## [WRITTEN INSTRUCTION A]
Which functions does the PerlMonks post about Parse::FixedLength name? List every one.

## [PASSAGE GIVEN]
__________

Beefy Boxes and Bandwidth Generously Provided by pair Networks
No such thing as a small change
 
PerlMonks  

does anyone else use Parse::FixedLength;?

by cmilfo (Hermit)
on Jun 21, 2001 at 21:52 UTC ( [id://90474]=perlquestion: print w/replies, xml ) Need Help??

cmilfo has asked for the wisdom of the Perl Monks concerning the following question:

I am using the parse() function from the Parse::FixedLength module inside a while loop. After running through about 80,000 records, the process dies; it's used every bit of the systems 1GB of RAM. I used the Leak module's NoteSV and CheckSV to pinpoint the memory leak. It is indeed in the parse() function from the Parse::FixedLength module. If I stub in substr's to do the parsing instead, it goes away. Has anyone else run into this problem? Is the best course of action to write the author (I've never really found a problem in any of the modules I've used)?

Thank you,
Casey

Edit: chipmunk 2001-06-21

Replies are listed 'Best First'.
Re: does anyone else codeuse Parse::FixedLength;/code?

__________

## [WRITTEN INSTRUCTION B]
Can you recast the stretch of the records from the line containing "yellow ellipse: moved 25 px left, 58 px down" through the end of the records as a JSON list of strings, one string per line? Leave the pictures out.

__________

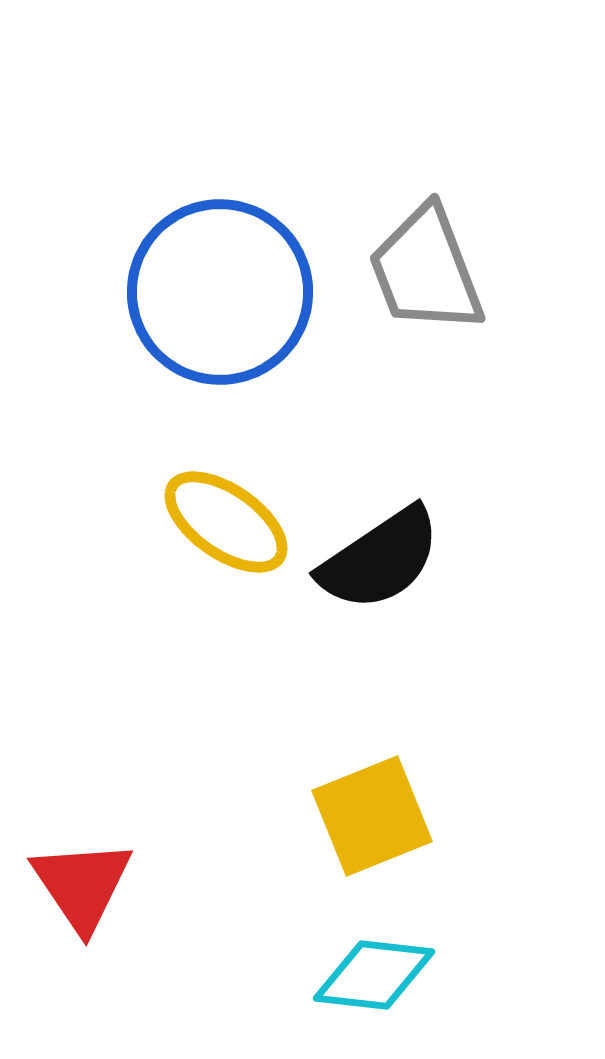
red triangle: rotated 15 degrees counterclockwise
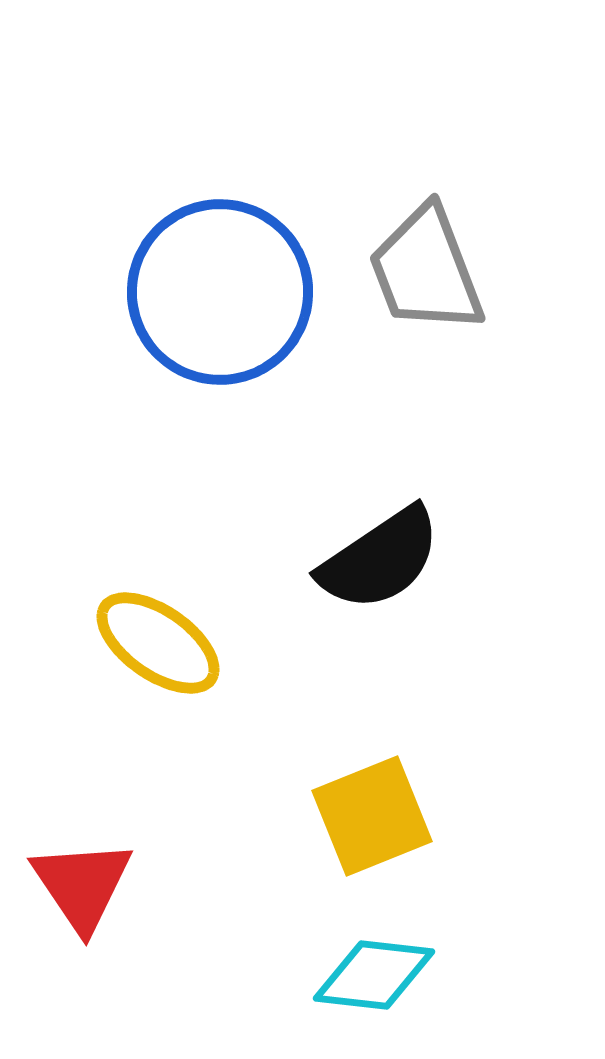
yellow ellipse: moved 68 px left, 121 px down
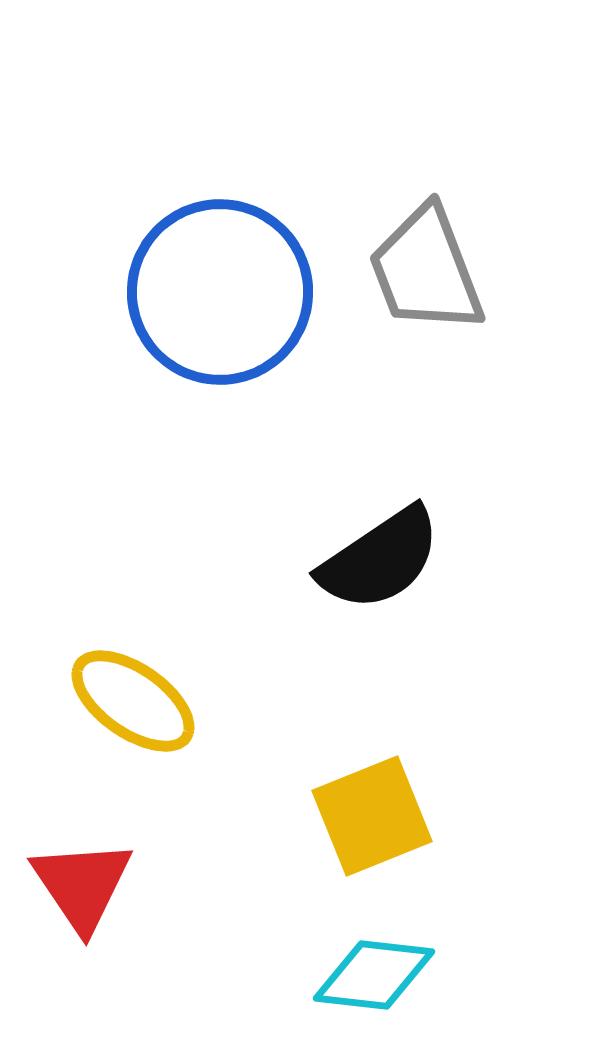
yellow ellipse: moved 25 px left, 58 px down
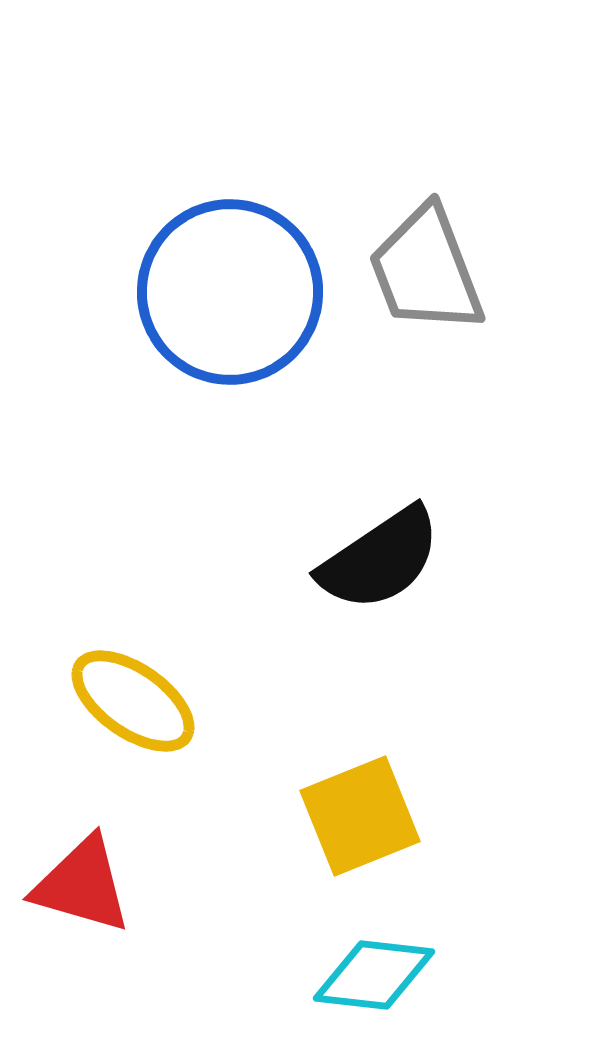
blue circle: moved 10 px right
yellow square: moved 12 px left
red triangle: rotated 40 degrees counterclockwise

__________

## [WORKED SOLUTION A]
parse(), NoteSV, CheckSV, substr

## [WORKED SOLUTION B]
[
  "yellow ellipse: moved 25 px left, 58 px down",
  "blue circle: moved 10 px right",
  "yellow square: moved 12 px left",
  "red triangle: rotated 40 degrees counterclockwise"
]